You can also tell them whether you’re OK with people reaching out to you after they hear the news by saying something like this:
- “It’s totally fine if people want to reach out to me later about it; this isn’t some big secret and I’m not going to have a breakdown if someone gives me a hug… it’s just difficult to keep having to repeat the initial story over and over again, so having you pass along the basic information will help a ton.”
- “You can let them know that I really don’t want to talk about it with anyone at this point, but I do want everyone to know the broad strokes of what happened so they don’t worry or start to think I’m blowing them off.”
If they agree to do this for you, you might also want to say something like, “Will you let me know once you tell them, just so I’m aware?”—basically, you probably don’t want to be left wondering if people know or not, so it’s worth making it clear you’d like that box checked.
If you’re worried that the person will think you’re a weirdo for making this request, don’t be. Most people will not be bothered by this in the slightest, and will likely feel honored that you trusted them enough to turn to them in a moment like this.
What it might sound like if you’re the friend doing the sharing
- “I have some news about Tyler that they asked me to share with all of you. Alex called off their engagement over the weekend, and moved out the next day. Tyler is really distraught, as you might expect, and is taking the rest of the week off.
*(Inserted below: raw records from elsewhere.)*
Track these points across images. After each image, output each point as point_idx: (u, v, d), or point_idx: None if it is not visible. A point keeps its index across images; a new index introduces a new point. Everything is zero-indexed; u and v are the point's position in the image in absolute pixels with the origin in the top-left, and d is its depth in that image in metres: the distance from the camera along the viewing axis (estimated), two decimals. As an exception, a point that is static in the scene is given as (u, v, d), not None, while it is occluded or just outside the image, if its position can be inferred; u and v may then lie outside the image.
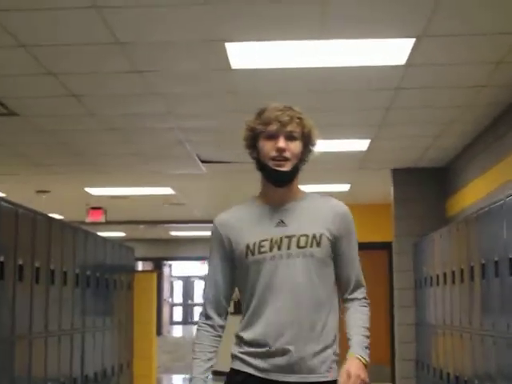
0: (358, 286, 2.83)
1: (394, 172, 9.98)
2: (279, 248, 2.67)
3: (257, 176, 2.78)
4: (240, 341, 2.75)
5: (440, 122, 7.51)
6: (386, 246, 12.79)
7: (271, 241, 2.68)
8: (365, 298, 2.83)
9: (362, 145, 8.48)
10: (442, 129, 7.76)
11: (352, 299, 2.81)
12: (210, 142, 8.33)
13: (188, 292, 37.43)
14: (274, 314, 2.66)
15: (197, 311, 36.69)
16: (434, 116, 7.29)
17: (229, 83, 6.15)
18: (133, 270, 9.98)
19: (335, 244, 2.75)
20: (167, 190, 11.46)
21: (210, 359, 2.84)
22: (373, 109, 7.02)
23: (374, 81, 6.17)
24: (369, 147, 8.54)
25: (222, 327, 2.88)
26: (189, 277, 37.14)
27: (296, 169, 2.73)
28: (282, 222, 2.72)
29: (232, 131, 7.64)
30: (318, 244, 2.69)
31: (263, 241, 2.69)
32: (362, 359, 2.64)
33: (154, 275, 10.41)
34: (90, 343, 7.72)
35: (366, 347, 2.70)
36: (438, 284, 8.04)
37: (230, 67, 5.67)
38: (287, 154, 2.67)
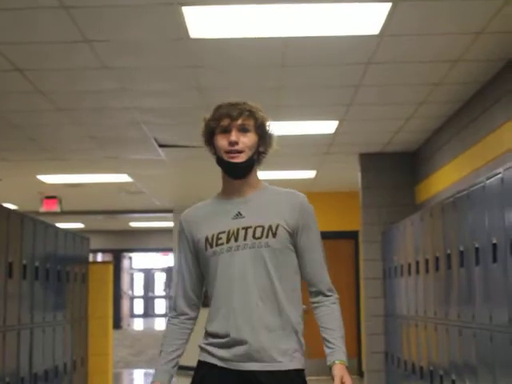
0: (323, 282, 2.85)
1: (362, 157, 9.57)
2: (236, 239, 2.74)
3: (215, 163, 2.84)
4: (205, 333, 2.82)
5: (412, 102, 7.10)
6: (352, 235, 12.48)
7: (228, 233, 2.75)
8: (331, 291, 2.85)
9: (329, 127, 8.04)
10: (412, 110, 7.35)
11: (318, 293, 2.84)
12: (169, 124, 7.82)
13: (149, 284, 36.95)
14: (230, 305, 2.72)
15: (158, 304, 36.30)
16: (406, 96, 6.89)
17: (188, 55, 5.67)
18: (87, 261, 9.46)
19: (295, 236, 2.79)
20: (124, 178, 10.94)
21: (174, 350, 2.89)
22: (341, 86, 6.58)
23: (343, 54, 5.74)
24: (336, 130, 8.11)
25: (192, 319, 2.93)
26: (150, 269, 36.69)
27: (251, 160, 2.78)
28: (240, 213, 2.78)
29: (192, 111, 7.17)
30: (274, 235, 2.73)
31: (221, 233, 2.76)
32: (344, 363, 2.72)
33: (110, 266, 9.90)
34: (39, 339, 7.21)
35: (344, 351, 2.77)
36: (409, 273, 7.66)
37: (188, 36, 5.18)
38: (240, 147, 2.74)
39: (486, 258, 5.00)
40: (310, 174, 10.86)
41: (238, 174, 2.79)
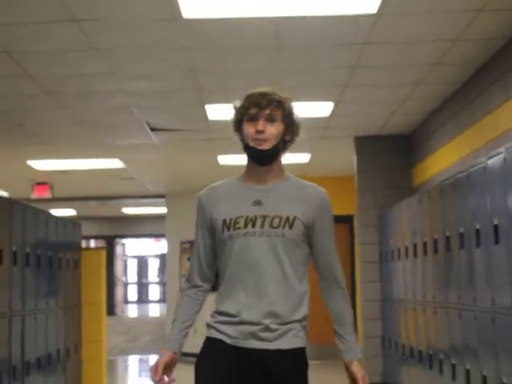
0: (337, 276, 2.96)
1: (357, 140, 9.44)
2: (253, 226, 2.83)
3: (209, 147, 3.26)
4: (215, 311, 2.94)
5: (409, 83, 6.97)
6: (347, 220, 12.36)
7: (246, 218, 2.84)
8: (344, 285, 2.97)
9: (324, 110, 7.91)
10: (409, 91, 7.22)
11: (331, 284, 2.96)
12: (160, 107, 7.68)
13: (142, 271, 36.85)
14: (243, 287, 2.84)
15: (152, 290, 36.22)
16: (402, 76, 6.76)
17: (180, 36, 5.52)
18: (79, 248, 9.31)
19: (310, 230, 2.89)
20: (116, 163, 10.79)
21: (186, 321, 3.03)
22: (337, 67, 6.44)
23: (339, 34, 5.60)
24: (332, 113, 7.98)
25: (205, 291, 3.04)
26: (143, 255, 36.58)
27: (277, 149, 2.88)
28: (260, 201, 2.86)
29: (184, 93, 7.03)
30: (291, 226, 2.83)
31: (239, 217, 2.85)
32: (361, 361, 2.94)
33: (103, 252, 9.74)
34: (32, 327, 7.08)
35: (357, 347, 3.00)
36: (407, 256, 7.55)
37: (180, 16, 5.03)
38: (266, 135, 2.83)
39: (488, 239, 4.87)
40: (305, 157, 10.73)
41: (263, 160, 2.87)
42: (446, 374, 6.01)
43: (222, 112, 7.71)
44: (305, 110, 7.89)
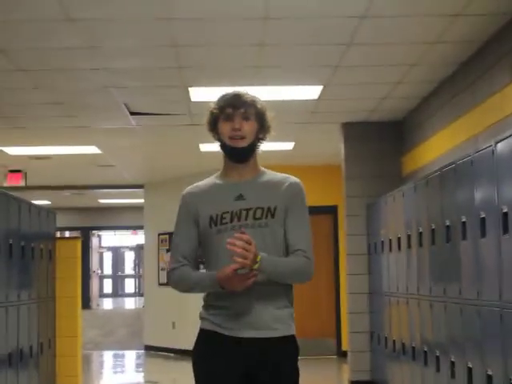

I think Tyler would like some privacy in terms of the specifics of what happened, but you should feel free to reach out directly to let them know you’re thinking of them.”
Ultimately, I like this method for sharing bad news because it tacitly teaches people to employ ring theory; it reminds everyone involved that when a person is suffering, it makes a lot of sense to put layers around them. Communicating bad news in this way helps protect the person at the center of the ring from bad knee-jerk reactions, and gives the people who care about them space to process their own feelings without traumatizing the person further. It’s a tiny gift you can give yourself (or, someday, a friend) to make a terrible time feel a little bit less bad.